The boy answered, “Thirteen years.”

Gavin asked, “Do you think that is fair?”

The boy replied, “God’s got all of eternity to make it up to me.”

The Psalmist not only responded to his doubt by looking to the future, but he looked to the past. He understood that the present injustice doesn't define who God is. He recalls God's past faithfulness to him.

When I doubt God's existence, goodness or power, I also look to the past. For instance, seven years ago, my Dad died of leukemia. Here's what I wrote in my journal:

The forecast was for rain on the day of the funeral. The night before the funeral, my Mom asked me to pray for no rain the next day. She was concerned the rain would deter people from going to the graveside burial or make it dangerous.

I prayed the night before and the morning of the funeral. Rain poured down nonstop as we had the funeral service. I got up to defend God. I said to family and friends that I prayed to God that there would be no rain today, but God let it rain so we could see how much you all loved my father and my family to come in the heavy rain.

Then we left for the graveside from the funeral. As we got on the freeway, the rain stopped and the sun peeled back the dark clouds. It stayed sunny throughout the graveside service. Nonbelievers came up to me after the burial to say, "God answered your prayer."

As we drove out the cemetery exit, the rain began to pour heavily again. I felt God saying to me: "Dana, if I stopped the rain the entire day, you would have thought the forecast was wrong. But I stopped the rain at the last minute and just long enough for the graveside service so there could be no mistake it was My involvement."

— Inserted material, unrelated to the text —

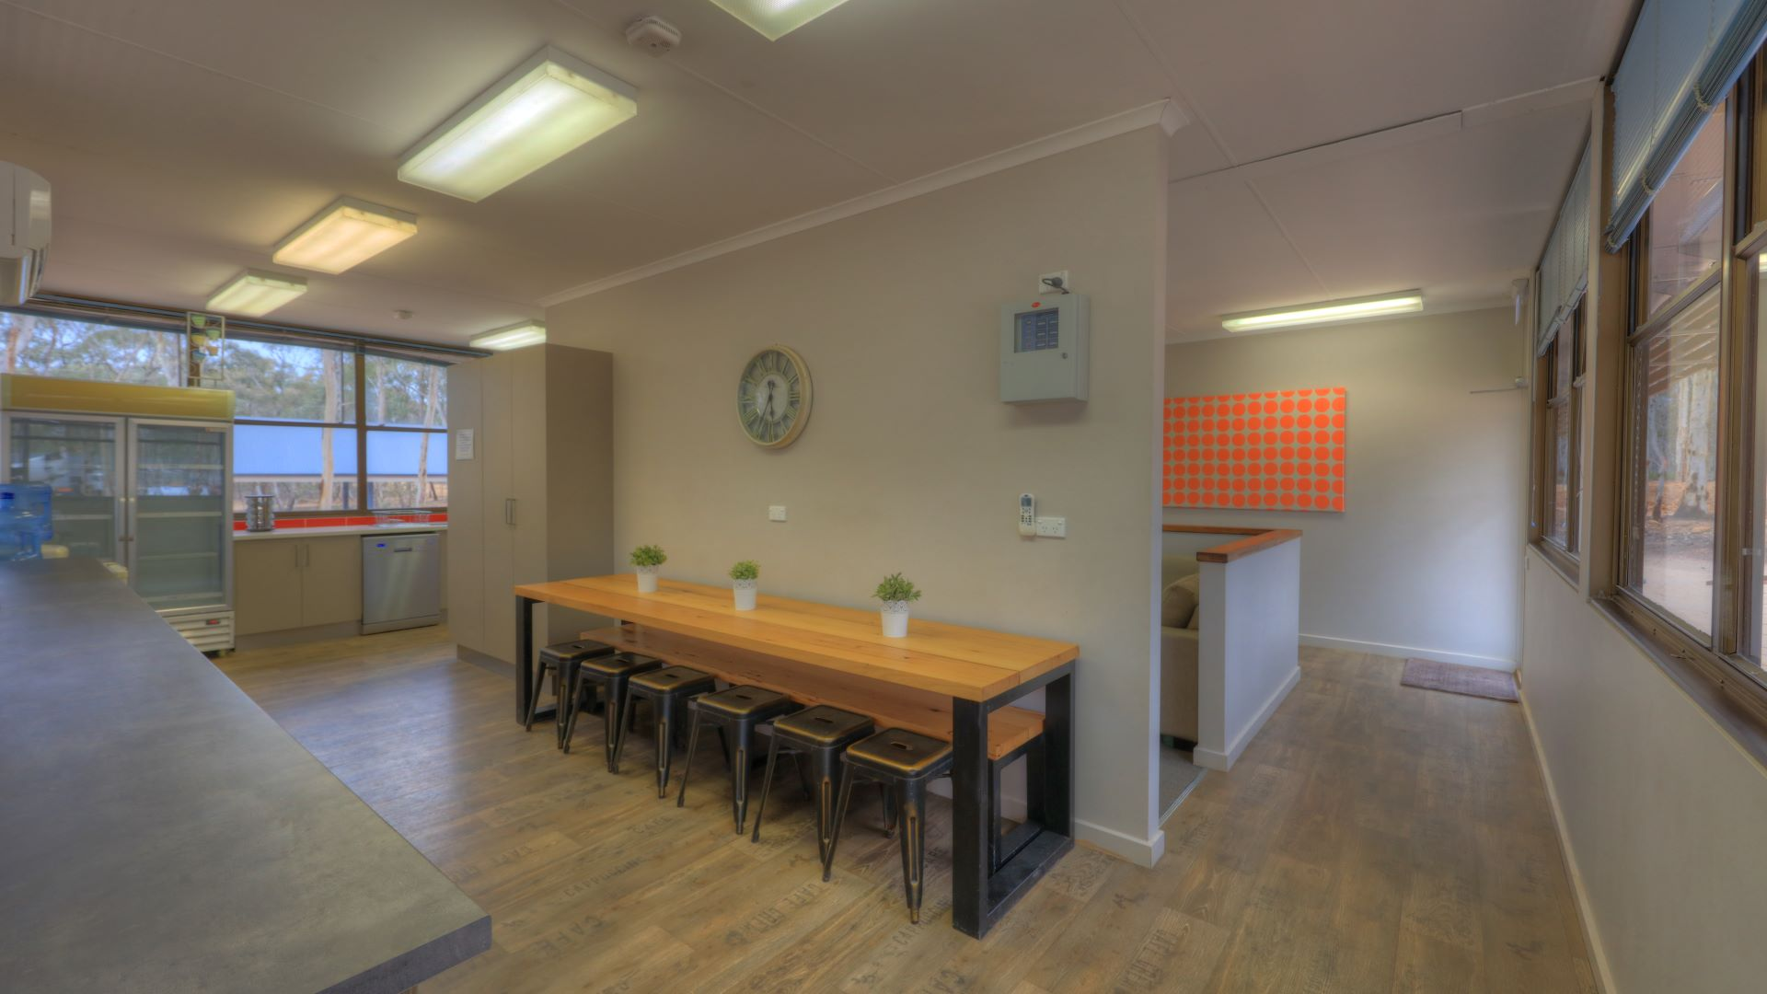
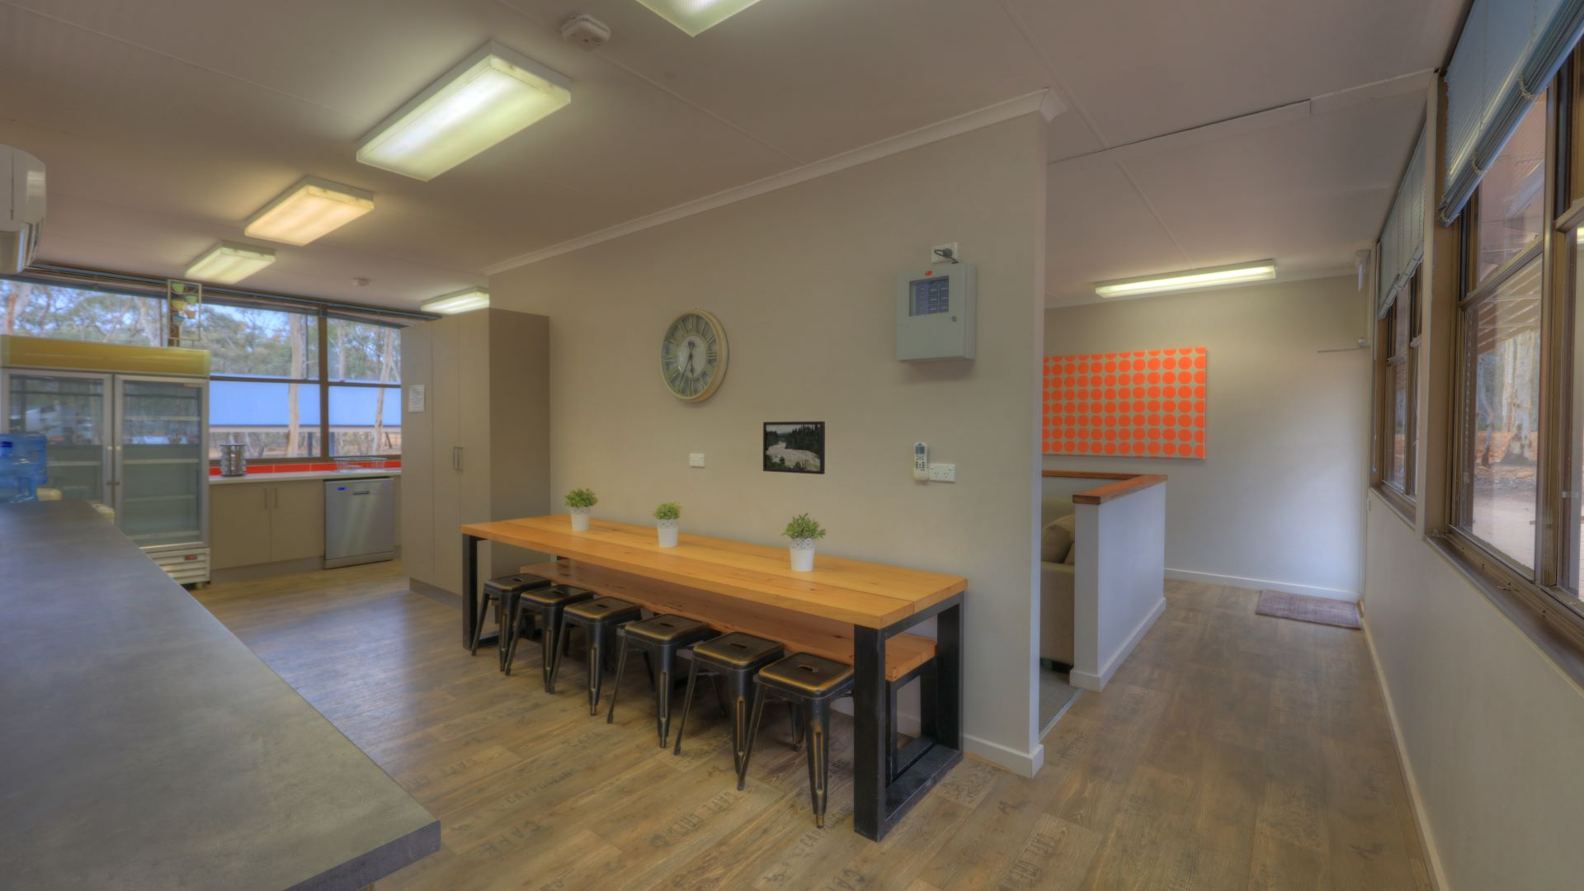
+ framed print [763,421,826,475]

Someone has said, "There are the facts of life and there are the acts of God." The facts of life are that we are broken people living in a broken world. The acts of God are the past answered prayers and the future awesome promises of God. And looking to the acts of God is a good way to respond to doubt.

Third, we will look at the real life doubter, Thomas. (READ John 20:24-28)

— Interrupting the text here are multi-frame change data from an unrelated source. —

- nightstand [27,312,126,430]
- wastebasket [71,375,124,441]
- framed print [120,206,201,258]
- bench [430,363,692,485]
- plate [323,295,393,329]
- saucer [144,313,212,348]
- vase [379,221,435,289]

Again we won't study this narrative in detail but look at how Thomas responded to doubt. In short, he looked to Jesus.

Thomas doubted that Jesus had risen from the dead. He had to see for himself. For Thomas and many of us, Seeing is believing. Jesus accommodated Thomas' need for proof.

The Good News of Christianity is that God entered human history to demonstrate His love through Jesus Christ. God didn't just say He loved us; He came in a form we could understand. What we believe is not just spiritual; it's historical.

When we doubt God is good, because life isn't good, God gives us a powerful reason to trust Him. Romans 5:8 reminds us, “But God demonstrates his own love for us in this: While we were still sinners, Christ died for us.”

Through Jesus Christ, the invisible God became visible. Because of Jesus, the impossible became possible. Mankind without sufficient goodness can have eternal life by trusting in God's goodness.

After I became a Christian for about two years, I almost lost my faith in God. I was the only Christian in my family at the time. And I was away from home in college.

One day, my family called to tell me that my aunt in the East Coast was very ill. I asked God to heal her. Within a couple of days, she was out of the hospital. But two days after she left the hospital, she died.

I broke down in tears that day. I was ready to give up my faith in God. What kept me believing in the existence of God and a God who cares was the historical evidence of Jesus' life, death and resurrection.

Is it wrong to doubt God? It doesn't appear to be. Doubt could just be a need to know more. But, doubt, can lead to wrong response, such as violating God's instructions.

Let me close with a story that Pastor Steve shared with me this week.

At 9 years old, William Maillis is like a lot of other boys his age, enjoying video games, knock-knock jokes, sports and hanging out with friends. But William is no ordinary kid when it comes to academics.

In May, he graduated from high school and is now a college student already working on his own theories of how the universe was created.

Bottom line, according to William: “I want to prove to everybody that God does exist,” he says, by showing that only an outside force could be capable of forming the cosmos.

Until William comes up with his proof, meanwhile, we have the acts of God and the person of Jesus to look to.